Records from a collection
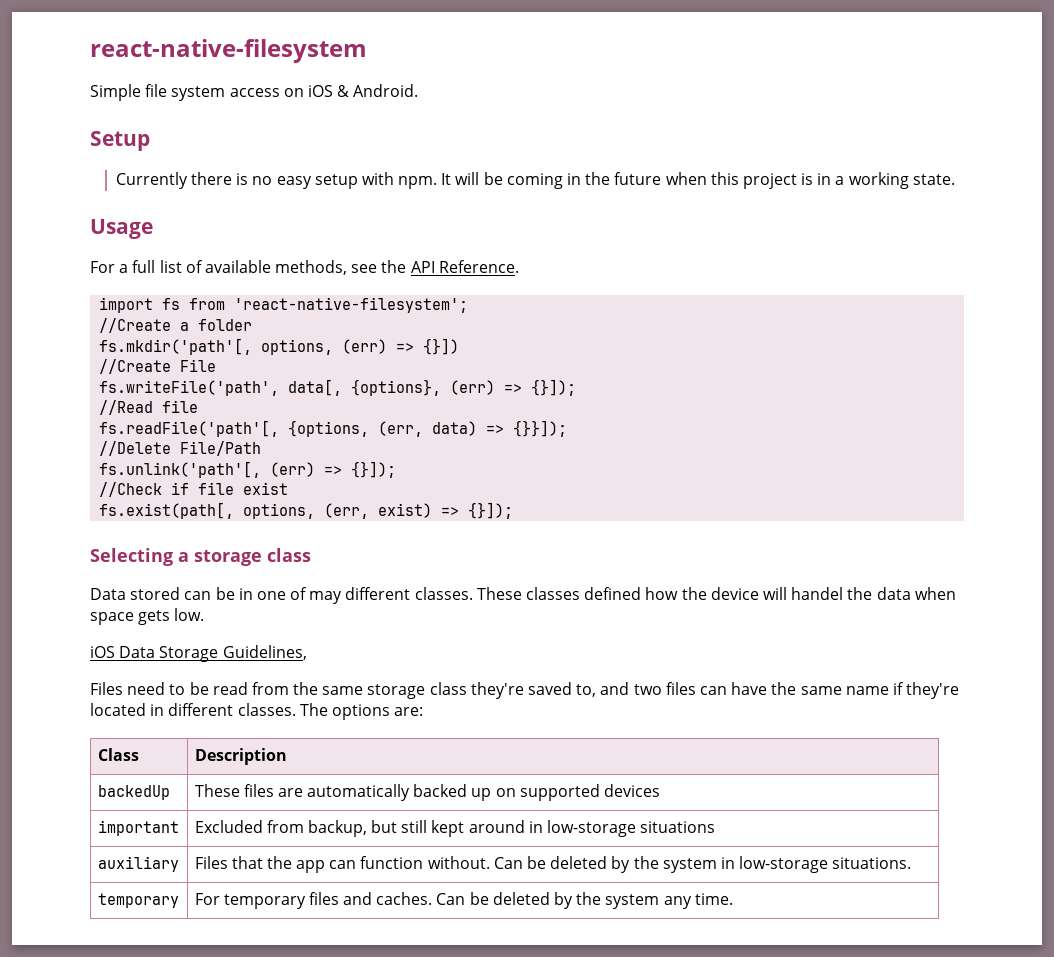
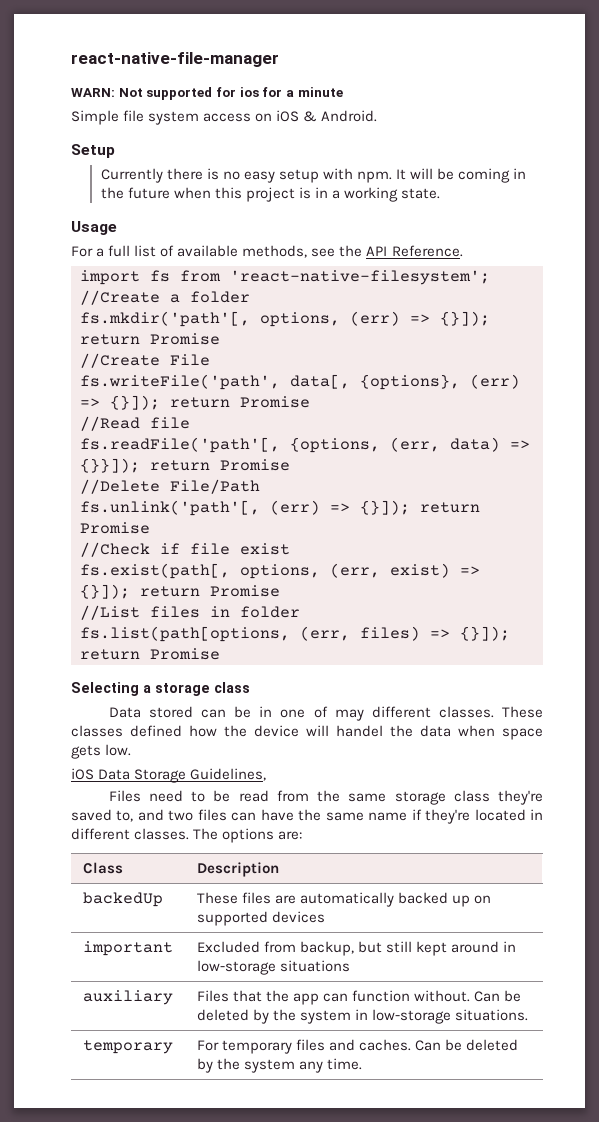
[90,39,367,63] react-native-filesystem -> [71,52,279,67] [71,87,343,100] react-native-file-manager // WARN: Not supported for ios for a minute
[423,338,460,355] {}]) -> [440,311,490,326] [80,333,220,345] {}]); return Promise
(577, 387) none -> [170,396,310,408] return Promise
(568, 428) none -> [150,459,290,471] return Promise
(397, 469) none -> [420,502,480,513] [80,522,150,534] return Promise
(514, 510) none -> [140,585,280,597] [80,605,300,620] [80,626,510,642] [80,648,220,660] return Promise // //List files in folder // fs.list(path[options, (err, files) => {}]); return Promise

◆ **WORK ORDER**:
All lines in the data that contain the word "none" should be copied.

◆ **TASK SOLUTION**:
(577, 387) none -> [170,396,310,408] return Promise
(568, 428) none -> [150,459,290,471] return Promise
(397, 469) none -> [420,502,480,513] [80,522,150,534] return Promise
(514, 510) none -> [140,585,280,597] [80,605,300,620] [80,626,510,642] [80,648,220,660] return Promise // //List files in folder // fs.list(path[options, (err, files) => {}]); return Promise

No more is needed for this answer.